◆ Directions for this task:
Could you please output all of the records exactly?

◆ Entries supplied:
== Segment start ==
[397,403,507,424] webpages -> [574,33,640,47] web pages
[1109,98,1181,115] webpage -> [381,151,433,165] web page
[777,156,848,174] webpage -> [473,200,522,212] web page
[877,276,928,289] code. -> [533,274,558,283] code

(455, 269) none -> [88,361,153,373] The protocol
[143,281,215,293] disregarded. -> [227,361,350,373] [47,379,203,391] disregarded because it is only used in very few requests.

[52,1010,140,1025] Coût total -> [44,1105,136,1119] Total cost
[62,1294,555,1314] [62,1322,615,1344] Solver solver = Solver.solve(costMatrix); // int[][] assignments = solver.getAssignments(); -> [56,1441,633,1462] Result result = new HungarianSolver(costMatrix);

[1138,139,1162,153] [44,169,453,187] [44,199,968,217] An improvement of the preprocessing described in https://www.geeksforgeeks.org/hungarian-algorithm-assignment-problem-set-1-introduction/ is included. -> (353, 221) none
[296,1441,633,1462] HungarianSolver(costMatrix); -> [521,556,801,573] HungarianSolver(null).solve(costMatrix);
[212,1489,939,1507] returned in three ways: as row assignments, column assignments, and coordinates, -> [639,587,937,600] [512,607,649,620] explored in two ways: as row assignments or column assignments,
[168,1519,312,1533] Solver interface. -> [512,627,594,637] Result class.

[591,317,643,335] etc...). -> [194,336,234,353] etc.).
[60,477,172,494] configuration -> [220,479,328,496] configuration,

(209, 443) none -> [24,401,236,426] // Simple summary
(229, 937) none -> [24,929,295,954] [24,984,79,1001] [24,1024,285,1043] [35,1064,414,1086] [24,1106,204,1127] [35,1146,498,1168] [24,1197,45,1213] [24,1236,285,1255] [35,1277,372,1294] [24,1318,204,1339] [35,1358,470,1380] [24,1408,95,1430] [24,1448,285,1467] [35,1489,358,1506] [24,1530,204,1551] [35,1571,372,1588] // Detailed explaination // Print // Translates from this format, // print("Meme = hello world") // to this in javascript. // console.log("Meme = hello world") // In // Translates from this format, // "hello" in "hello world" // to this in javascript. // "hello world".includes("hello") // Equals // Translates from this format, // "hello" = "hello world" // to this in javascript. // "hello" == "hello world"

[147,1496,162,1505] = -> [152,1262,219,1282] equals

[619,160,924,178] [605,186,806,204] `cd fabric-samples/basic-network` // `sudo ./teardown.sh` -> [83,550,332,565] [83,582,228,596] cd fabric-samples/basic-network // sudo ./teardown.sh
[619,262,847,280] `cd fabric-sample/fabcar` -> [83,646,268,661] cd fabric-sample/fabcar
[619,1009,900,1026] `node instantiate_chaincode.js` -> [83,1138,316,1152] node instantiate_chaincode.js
== Segment end ==
◆ Exercise result:
[397,403,507,424] webpages -> [574,33,640,47] web pages
[1109,98,1181,115] webpage -> [381,151,433,165] web page
[777,156,848,174] webpage -> [473,200,522,212] web page
[877,276,928,289] code. -> [533,274,558,283] code

(455, 269) none -> [88,361,153,373] The protocol
[143,281,215,293] disregarded. -> [227,361,350,373] [47,379,203,391] disregarded because it is only used in very few requests.

[52,1010,140,1025] Coût total -> [44,1105,136,1119] Total cost
[62,1294,555,1314] [62,1322,615,1344] Solver solver = Solver.solve(costMatrix); // int[][] assignments = solver.getAssignments(); -> [56,1441,633,1462] Result result = new HungarianSolver(costMatrix);

[1138,139,1162,153] [44,169,453,187] [44,199,968,217] An improvement of the preprocessing described in https://www.geeksforgeeks.org/hungarian-algorithm-assignment-problem-set-1-introduction/ is included. -> (353, 221) none
[296,1441,633,1462] HungarianSolver(costMatrix); -> [521,556,801,573] HungarianSolver(null).solve(costMatrix);
[212,1489,939,1507] returned in three ways: as row assignments, column assignments, and coordinates, -> [639,587,937,600] [512,607,649,620] explored in two ways: as row assignments or column assignments,
[168,1519,312,1533] Solver interface. -> [512,627,594,637] Result class.

[591,317,643,335] etc...). -> [194,336,234,353] etc.).
[60,477,172,494] configuration -> [220,479,328,496] configuration,

(209, 443) none -> [24,401,236,426] // Simple summary
(229, 937) none -> [24,929,295,954] [24,984,79,1001] [24,1024,285,1043] [35,1064,414,1086] [24,1106,204,1127] [35,1146,498,1168] [24,1197,45,1213] [24,1236,285,1255] [35,1277,372,1294] [24,1318,204,1339] [35,1358,470,1380] [24,1408,95,1430] [24,1448,285,1467] [35,1489,358,1506] [24,1530,204,1551] [35,1571,372,1588] // Detailed explaination // Print // Translates from this format, // print("Meme = hello world") // to this in javascript. // console.log("Meme = hello world") // In // Translates from this format, // "hello" in "hello world" // to this in javascript. // "hello world".includes("hello") // Equals // Translates from this format, // "hello" = "hello world" // to this in javascript. // "hello" == "hello world"

[147,1496,162,1505] = -> [152,1262,219,1282] equals

[619,160,924,178] [605,186,806,204] `cd fabric-samples/basic-network` // `sudo ./teardown.sh` -> [83,550,332,565] [83,582,228,596] cd fabric-samples/basic-network // sudo ./teardown.sh
[619,262,847,280] `cd fabric-sample/fabcar` -> [83,646,268,661] cd fabric-sample/fabcar
[619,1009,900,1026] `node instantiate_chaincode.js` -> [83,1138,316,1152] node instantiate_chaincode.js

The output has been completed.